**WHAT IS EXPECTED**
In the football stats article below, how many third downs did Notre Dame convert, out of how many tries?

March 9, 2016
I’ll say it up front. This isn’t going to be a pretty article, dear readers. I will disclaim the following: I am sick of Notre Dame. The sea of red reared it’s ugly head in South Bend and I have plenty of opinions on that. The media was crappy to the head coach. I have even more opinions on that. I will keep them to myself for the sake of this article, but don’t expect anything super optimistic or cheery from here on.
We’re back again to take a look at that stat sheet following a rough one in South Bend on Saturday night. The Georgia Bulldogs went all out in South Bend, overrunning the city, university, stadium, and even Chicago in the process.
Here’s what I noticed in reviewing the statistics from Saturday night.
First downs. Notre Dame had 18 first downs in the game, compared to Georgia’s 16. But that did not equate to a productive day for the Irish offense; they managed a piddly little fart of 266 total yards, only 55 of which came on the ground. Most of their first downs came as a result of Georgia penalties, and Notre Dame was only 3 of 17 when it came to converting on third down. That’s the truly telling statistic right there.
I expected more for a Chip Long offense, if that’s fair to say.

**ENTRIES**

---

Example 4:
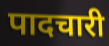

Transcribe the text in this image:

पादचारी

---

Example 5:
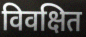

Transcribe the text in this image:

विवक्षित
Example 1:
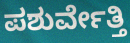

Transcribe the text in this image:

ಪಶುರ್ವೇತ್ತಿ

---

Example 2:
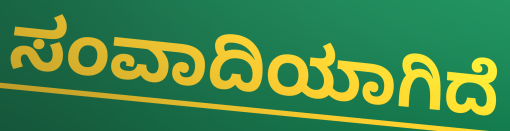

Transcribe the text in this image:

ಸಂವಾದಿಯಾಗಿದೆ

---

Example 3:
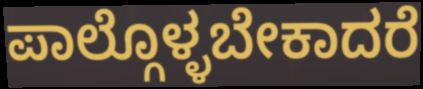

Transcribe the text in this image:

ಪಾಲ್ಗೊಳ್ಳಬೇಕಾದರೆ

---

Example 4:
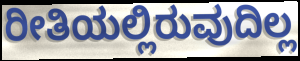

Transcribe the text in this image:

ರೀತಿಯಲ್ಲಿರುವುದಿಲ್ಲ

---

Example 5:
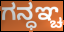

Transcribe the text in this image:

ಗನ್ಧಞ್ಚ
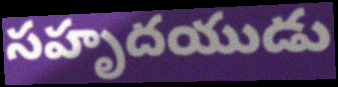
సహృదయుడు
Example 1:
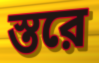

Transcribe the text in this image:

স্তরে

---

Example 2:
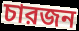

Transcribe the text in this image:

চারজন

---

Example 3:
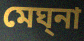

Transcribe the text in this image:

মেঘ্‌না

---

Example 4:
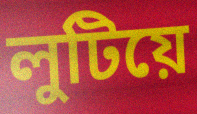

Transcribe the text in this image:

লুটিয়ে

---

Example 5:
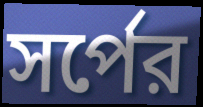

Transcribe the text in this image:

সর্পের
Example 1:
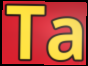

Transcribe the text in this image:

Ta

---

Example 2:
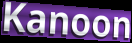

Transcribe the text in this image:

Kanoon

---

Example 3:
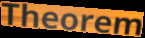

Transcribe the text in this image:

Theorem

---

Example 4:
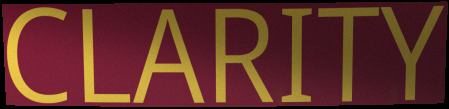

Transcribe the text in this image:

CLARITY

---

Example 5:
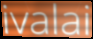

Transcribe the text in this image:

ivalai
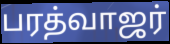
பரத்வாஜர்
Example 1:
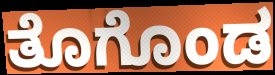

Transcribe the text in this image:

ತೊಗೊಂಡ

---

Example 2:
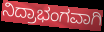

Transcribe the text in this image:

ನಿದ್ರಾಭಂಗವಾಗಿ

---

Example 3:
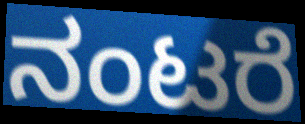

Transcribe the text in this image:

ನಂಟರೆ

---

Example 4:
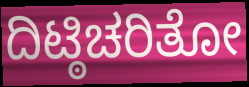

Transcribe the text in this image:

ದಿಟ್ಠಿಚರಿತೋ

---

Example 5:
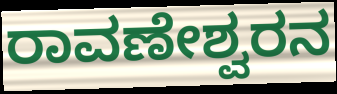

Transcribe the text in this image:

ರಾವಣೇಶ್ವರನ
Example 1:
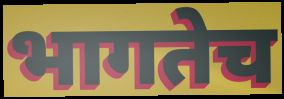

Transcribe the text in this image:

भागतेच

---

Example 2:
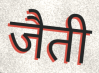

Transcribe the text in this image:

जैती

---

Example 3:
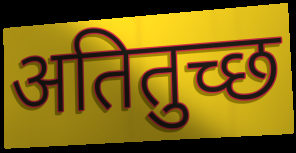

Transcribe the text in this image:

अतितुच्छ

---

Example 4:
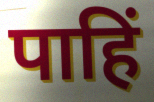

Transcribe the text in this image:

पाहिं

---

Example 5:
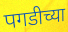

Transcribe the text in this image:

पगडीच्या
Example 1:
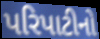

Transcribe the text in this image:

પરિપાટીનો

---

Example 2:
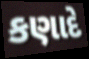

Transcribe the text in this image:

કણાદે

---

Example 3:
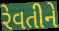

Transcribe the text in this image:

રેવતીને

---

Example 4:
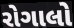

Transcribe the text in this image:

રોગાલો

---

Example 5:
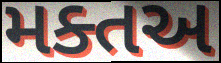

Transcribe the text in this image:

મક્તઅ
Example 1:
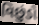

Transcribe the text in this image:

વિછુંડો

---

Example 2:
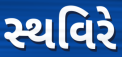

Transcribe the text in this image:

સ્થવિરે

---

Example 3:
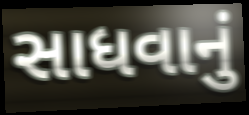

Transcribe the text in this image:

સાધવાનું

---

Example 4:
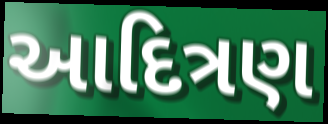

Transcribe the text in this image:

આદિત્રણ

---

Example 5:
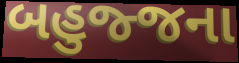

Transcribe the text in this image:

બહુજ્જના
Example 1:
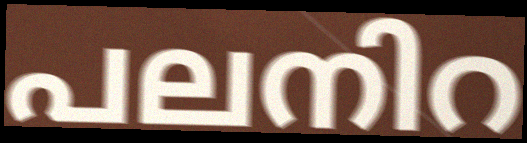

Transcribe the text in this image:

പലനിറ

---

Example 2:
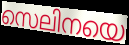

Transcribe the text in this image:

സെലിനയെ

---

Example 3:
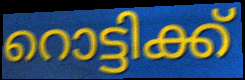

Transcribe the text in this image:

റൊട്ടിക്ക്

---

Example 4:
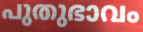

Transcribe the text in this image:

പുതുഭാവം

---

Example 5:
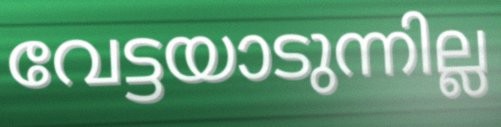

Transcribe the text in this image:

വേട്ടയാടുന്നില്ല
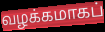
வழக்கமாகப்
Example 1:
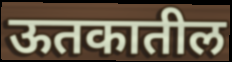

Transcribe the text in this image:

ऊतकातील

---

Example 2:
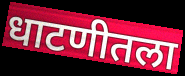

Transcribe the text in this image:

धाटणीतला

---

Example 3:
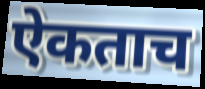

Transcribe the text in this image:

ऐकताच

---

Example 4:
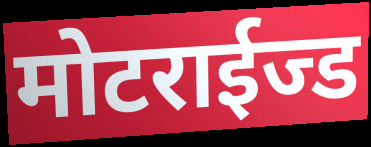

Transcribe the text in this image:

मोटराईज्ड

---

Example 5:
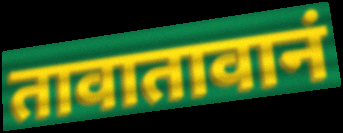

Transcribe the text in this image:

तावातावानं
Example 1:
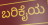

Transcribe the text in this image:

ಬರಿಕೈಯ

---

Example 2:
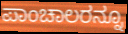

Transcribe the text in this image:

ಪಾಂಚಾಲರನ್ನೂ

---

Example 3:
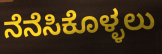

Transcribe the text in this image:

ನೆನೆಸಿಕೊಳ್ಳಲು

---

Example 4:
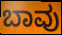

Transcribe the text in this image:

ಬಾವು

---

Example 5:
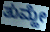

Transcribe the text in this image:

ತುಮ್ಹೇ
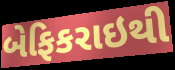
બેફિકરાઇથી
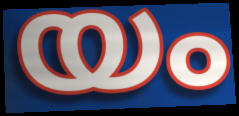
യം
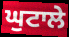
ਘੁਟਾਲੇ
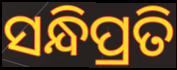
ସନ୍ଧିପ୍ରତି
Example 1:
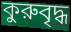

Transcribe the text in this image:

কুরুবৃদ্ধ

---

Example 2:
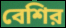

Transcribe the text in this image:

বেশির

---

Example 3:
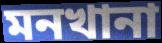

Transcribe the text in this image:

মনখানা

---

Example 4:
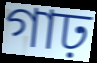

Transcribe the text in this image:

গাঢ়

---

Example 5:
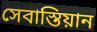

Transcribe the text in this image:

সেবাস্তিয়ান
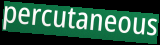
percutaneous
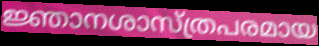
ജ്ഞാനശാസ്ത്രപരമായ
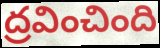
ద్రవించింది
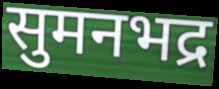
सुमनभद्र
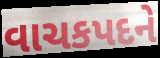
વાચકપદને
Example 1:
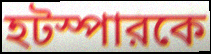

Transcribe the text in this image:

হটস্পারকে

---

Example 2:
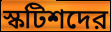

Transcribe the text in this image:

স্কটিশদের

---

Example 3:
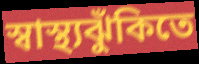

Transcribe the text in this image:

স্বাস্থ্যঝুঁকিতে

**WRITTEN RESPONSE**
3 of 17